On Device Research, the marketing effectiveness research company, has announced the results of its first ‘State of Digital Brand Measurement’ research report, conducted in partnership with Data Stories Consulting.
The report found that whilst many marketers have learnt the lessons from Les Binet and Peter Field from their influential ‘The Long & Short of It’ effectiveness research, these lessons are not being applied when it comes to digital advertising campaigns.
- Less than 25 percent of all digital campaigns are being measured using brand uplift studies – and questions remain as to whether the results are being applied strategically
- The majority of brand effectiveness measurement is conducted by media owners to justify spend, as opposed to independent research for brand-led strategic planning
- Brands who more frequently measure digital brand impact and employ the results strategically see higher shifts in brand awareness, of up to 20 percent, than those who measure infrequently, demonstrating how brand research drives brand health.
Brand effectiveness research is currently most-often provided – frequently as a free value-add – by media owners, to justify the spend on their properties and platforms. Measurement at a media-owner level allows evaluation and optimisation of different creative messages and audiences, however they remain in channel-specific silos. As a result, they are typically retrospective and don’t enable the brand and its agency to look at holistic results across the entire media plan to inform future activity.
The opportunity for brand marketers and agencies is to move the approach to brand research towards something with more strategic value. Stefan Schoombee, Account Director, Dentsu Red Star suggested “the holy grail would be to have something that goes between the walled gardens”.
The ubiquity of digital delivery metrics, such as clicks, views or likes, ensures their continued mis-use as optimisation criteria. The industry-wide opportunity is to be able to measure brand-health metrics whilst the ad campaign is in-flight, enabling shifts in digital marketing investment whilst the campaign is live.
Commenting on this opportunity, Patrick Zinga, Digital Development Director, Starcom stated “We have to say why a campaign has performed in a certain way; what has made an impact? How are we changing perceptions? Let’s contextualise what this data means.”

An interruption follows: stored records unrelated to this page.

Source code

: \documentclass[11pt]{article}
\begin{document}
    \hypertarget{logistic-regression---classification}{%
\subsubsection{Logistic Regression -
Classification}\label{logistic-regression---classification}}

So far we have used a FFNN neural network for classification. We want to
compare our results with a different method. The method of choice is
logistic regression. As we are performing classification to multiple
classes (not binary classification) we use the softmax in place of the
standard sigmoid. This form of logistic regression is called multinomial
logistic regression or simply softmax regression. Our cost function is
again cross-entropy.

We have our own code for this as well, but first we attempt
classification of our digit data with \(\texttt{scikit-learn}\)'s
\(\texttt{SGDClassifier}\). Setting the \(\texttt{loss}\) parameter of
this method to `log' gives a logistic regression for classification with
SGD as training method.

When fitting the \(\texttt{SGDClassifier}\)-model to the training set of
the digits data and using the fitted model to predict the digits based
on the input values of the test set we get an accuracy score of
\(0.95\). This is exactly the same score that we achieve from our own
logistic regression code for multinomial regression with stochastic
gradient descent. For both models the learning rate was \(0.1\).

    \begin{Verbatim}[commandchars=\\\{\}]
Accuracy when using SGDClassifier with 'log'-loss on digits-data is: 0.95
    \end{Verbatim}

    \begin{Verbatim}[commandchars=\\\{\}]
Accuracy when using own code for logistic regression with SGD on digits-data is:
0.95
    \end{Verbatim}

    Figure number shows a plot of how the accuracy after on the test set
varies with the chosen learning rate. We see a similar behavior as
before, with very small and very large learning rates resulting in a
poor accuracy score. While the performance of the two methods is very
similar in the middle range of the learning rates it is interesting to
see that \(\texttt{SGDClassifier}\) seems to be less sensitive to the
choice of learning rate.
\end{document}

Alistair Hill, CEO, On Device Research said “While agencies claim that the majority of digital ads are assessed using brand metrics, the majority of campaign measurement reports employ behavioural and delivery metrics such as clicks, likes or video views, as brand proxies, despite the fact they have no proven link to brand uplift. We hope the insights revealed in the ‘State of Digital Brand Measurement’ report enables brands, agencies and their media partners to dig deeper into the true brand impact of their digital advertising campaigns.”
The report findings are the result of in depth interviews with nineteen senior agency leaders for 3 months, up to October 2019. Alongside the research results, it includes a series of key considerations and best practice for advertisers, agencies and research suppliers.
The overwhelming consensus from the research is that the advertisers which are getting the most out of digital brand measurement are those who apply learnings from research studies to future planning strategies. Further research from On Device Research has confirmed that advertisers who measure brand impact multiple times have enjoyed higher brand awareness shifts, of up to 20 percent, than those who have only measured digital brand impact once.
Advertising is a vital tool to sustain brand growth. Branding itself reduces price elasticity and enables business to focus on sales value rather than sales volume. It is clear therefore that there is an opportunity for media agencies to provide greater value to their brand clients by becoming experts in the application of digital brand measurement.
Methodology
Qualitative and quantitative in depth interviews conducted with nineteen senior agency leaders from Dentsu Aegis, Mediacom, PHD, Mindshare, Publicis, Starcom and OMD from July to October 2019.